Des crispations réelles auxquelles il faut répondre

« Cet ensemble de causes pousse la majorité des experts auditionnés et étudiés ici à affirmer que nous ne sommes pas confrontés à un "retour du religieux", mais plus exactement à "un recours au religieux", phénomène largement étudié par les "pères fondateurs" de la sociologie », lit-on dans le rapport. Pour autant, « cette sécularisation qui continue ne doit pas empêcher de répondre aux crispations suscitées par l’augmentation de la visibilité et de l’expression religieuses qui, elle, s’est confirmée durant ces trente dernières années ».

L’étude est parue le 10 juillet, au jour même de la remise du sixième rapport annuel de l’Observatoire de la laïcité. Si les tensions et les crispations relatives aux débats entourant la visibilité religieuse demeurent « très vives », « les atteintes directes à la laïcité (qu’elles émanent d’individus, d’associations, d’administrations ou de collectivités) restent en réalité peu répandues au niveau national » et sont même « mieux contenues grâce à la multiplication, ces dernières années et à destination des acteurs de terrain, des formations à la laïcité et à la gestion des faits religieux ».

Dans ce contexte, l’institution entend « continuer d’aider à l’application ferme et sereine des principes qui fondent la laïcité », en faisant œuvre de pédagogie et en appelant tous les acteurs à traiter la question laïque « avec une grande rigueur ».

Quel est le nombre de croyants, d’athées, d’agnostiques et indifférents en France ? Les chiffres qui suivent sont, pour grande partie, issus de l’enquête d’opinion Viavoice commandée par l’Observatoire de la laïcité et publiée en février 2019.

- Les croyants, toutes croyances confondues mais sans prendre en compte l’agnosticisme (voir plus bas), regroupent 37% de la population totale, soit 25,2 millions de Français croyants, dont 19,9 millions de catholiques (pour 32,6 millions de Français qui « se sentent liés au catholicisme », sans qu’ils ne soient forcément tous « croyants »).

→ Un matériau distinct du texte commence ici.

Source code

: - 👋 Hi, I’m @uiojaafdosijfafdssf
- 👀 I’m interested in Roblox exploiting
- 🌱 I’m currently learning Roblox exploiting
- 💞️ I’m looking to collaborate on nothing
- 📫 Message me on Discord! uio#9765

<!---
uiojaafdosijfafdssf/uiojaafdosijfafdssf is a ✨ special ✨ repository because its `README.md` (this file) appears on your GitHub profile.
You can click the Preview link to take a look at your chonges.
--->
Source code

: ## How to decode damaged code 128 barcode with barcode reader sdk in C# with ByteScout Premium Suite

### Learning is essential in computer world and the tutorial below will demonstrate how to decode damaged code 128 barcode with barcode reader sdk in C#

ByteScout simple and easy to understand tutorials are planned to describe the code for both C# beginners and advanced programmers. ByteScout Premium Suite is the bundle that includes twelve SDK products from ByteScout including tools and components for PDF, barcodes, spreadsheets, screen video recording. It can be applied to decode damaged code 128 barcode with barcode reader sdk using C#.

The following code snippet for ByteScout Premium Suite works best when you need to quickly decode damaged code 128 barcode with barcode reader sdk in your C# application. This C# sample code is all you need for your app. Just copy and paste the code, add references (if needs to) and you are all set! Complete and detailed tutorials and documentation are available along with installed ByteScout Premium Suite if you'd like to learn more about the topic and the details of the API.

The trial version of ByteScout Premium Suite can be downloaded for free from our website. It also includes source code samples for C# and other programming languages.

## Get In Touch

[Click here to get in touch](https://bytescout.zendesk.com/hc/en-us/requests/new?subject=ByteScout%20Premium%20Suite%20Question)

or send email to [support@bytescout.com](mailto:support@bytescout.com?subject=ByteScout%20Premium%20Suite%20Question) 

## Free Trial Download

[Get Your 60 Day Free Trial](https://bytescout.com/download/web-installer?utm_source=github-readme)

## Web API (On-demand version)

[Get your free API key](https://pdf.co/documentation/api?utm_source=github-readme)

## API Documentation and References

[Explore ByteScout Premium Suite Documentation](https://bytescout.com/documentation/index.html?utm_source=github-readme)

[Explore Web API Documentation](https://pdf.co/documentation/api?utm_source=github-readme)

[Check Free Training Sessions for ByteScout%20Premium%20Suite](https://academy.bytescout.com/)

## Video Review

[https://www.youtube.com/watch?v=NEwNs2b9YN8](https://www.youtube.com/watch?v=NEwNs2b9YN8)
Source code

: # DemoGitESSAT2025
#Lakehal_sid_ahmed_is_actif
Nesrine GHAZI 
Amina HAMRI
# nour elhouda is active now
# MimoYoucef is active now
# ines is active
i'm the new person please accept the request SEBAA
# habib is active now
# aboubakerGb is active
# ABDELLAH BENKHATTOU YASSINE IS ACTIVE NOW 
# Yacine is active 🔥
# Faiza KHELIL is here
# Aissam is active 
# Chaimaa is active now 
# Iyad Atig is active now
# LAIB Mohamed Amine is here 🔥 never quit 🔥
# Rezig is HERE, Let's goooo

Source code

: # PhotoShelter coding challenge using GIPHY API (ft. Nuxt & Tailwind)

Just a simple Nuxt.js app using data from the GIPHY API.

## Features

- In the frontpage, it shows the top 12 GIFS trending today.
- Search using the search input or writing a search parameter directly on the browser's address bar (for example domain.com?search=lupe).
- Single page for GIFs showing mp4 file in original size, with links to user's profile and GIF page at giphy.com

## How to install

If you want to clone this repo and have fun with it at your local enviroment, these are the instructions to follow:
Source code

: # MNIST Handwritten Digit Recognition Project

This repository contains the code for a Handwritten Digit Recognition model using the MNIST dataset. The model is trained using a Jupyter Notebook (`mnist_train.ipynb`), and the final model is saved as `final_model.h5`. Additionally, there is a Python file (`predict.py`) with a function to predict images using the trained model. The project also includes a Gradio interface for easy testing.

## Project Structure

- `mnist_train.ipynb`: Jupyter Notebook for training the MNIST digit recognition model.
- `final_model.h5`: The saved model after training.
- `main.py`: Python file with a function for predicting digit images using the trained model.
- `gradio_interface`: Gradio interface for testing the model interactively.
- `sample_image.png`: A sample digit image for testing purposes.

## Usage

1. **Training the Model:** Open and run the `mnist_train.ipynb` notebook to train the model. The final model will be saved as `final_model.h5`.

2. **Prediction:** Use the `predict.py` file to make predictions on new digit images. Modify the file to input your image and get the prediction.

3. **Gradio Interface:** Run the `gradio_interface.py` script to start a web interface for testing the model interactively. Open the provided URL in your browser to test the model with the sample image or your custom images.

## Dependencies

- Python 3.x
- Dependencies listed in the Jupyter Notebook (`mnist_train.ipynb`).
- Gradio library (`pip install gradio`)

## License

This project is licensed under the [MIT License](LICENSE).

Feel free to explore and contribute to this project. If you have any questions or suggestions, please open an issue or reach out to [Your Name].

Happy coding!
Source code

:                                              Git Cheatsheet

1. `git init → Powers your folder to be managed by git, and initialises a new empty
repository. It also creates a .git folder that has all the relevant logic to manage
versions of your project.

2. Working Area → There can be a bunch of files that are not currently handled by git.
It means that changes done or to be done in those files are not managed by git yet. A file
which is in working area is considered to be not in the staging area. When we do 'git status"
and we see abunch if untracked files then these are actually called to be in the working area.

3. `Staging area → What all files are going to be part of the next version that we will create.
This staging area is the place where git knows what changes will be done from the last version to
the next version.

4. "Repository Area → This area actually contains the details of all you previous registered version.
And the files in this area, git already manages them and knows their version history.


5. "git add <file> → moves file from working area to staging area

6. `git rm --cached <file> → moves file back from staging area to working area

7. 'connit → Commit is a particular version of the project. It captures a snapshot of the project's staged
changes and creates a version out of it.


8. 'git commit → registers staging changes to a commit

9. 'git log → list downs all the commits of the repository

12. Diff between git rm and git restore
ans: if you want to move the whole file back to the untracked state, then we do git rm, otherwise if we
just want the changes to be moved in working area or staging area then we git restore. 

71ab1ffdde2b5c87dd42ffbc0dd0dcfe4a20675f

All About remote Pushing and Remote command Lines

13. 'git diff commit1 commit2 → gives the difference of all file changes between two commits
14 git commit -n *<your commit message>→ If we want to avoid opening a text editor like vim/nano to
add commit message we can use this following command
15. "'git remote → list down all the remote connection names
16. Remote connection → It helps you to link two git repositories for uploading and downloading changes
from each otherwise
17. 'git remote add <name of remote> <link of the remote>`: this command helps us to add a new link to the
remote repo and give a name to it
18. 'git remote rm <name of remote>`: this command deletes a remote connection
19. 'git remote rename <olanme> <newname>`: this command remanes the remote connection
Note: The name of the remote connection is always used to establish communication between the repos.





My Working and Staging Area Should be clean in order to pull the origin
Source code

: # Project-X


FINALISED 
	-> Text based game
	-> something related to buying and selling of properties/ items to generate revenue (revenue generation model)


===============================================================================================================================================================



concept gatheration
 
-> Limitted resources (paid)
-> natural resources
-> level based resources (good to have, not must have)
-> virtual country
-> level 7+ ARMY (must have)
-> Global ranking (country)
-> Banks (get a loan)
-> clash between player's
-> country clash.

L’islam est la religion qui, après le catholicisme, compte le plus de fidèles et de pratiquants, avec une estimation comprise entre 4 et 5 millions de musulmans selon l'Ined. Le protestantisme est, en France, la 3e religion en termes de fidèles (2,1 millions de personnes, qui « se sentent liés au protestantisme »), et la 2e en termes de lieux de culte, loin devant l’orthodoxie, qui est la 6e religion en France en termes de fidèles dont le nombre est estimé entre 300 000 et 500 000 personnes selon l’Assemblée des évêques orthodoxes de France (AEOF).

Le judaïsme regroupe, pour sa part, moins de 1 % des Français, avec 476 000 personnes qui « se sentent liés au judaïsme », faisant de ce culte la 4e ou la 5e religion de France en termes de fidèles. Le bouddhisme, selon l’Union bouddhiste de France (UBF), comptabilise entre 500 000 et 1 million de fidèles dans le pays.

- L’athéisme, défini comme la non-croyance en un Dieu ou l’absence ou le refus de toute croyance en quelque divinité que ce soit, réunit, 31% de la population, soit 21 millions de personnes, faisant de la France l'un des pays les moins « religieux » au monde.

- L’agnosticisme, défini comme le scepticisme vis-à-vis de l’existence d’un Dieu et l’impossibilité de trancher le débat sur l’existence d’un Dieu ou d’une divinité, réunit 15 % de la population française, soit plus de 10 millions de personnes.

- L’indifférence regroupe, quant à elle, 10% de la population française, soit 6,8 millions de personnes, qui ne souhaitent pas se qualifier de « croyant », d’« agnostique » ou d'« athée ».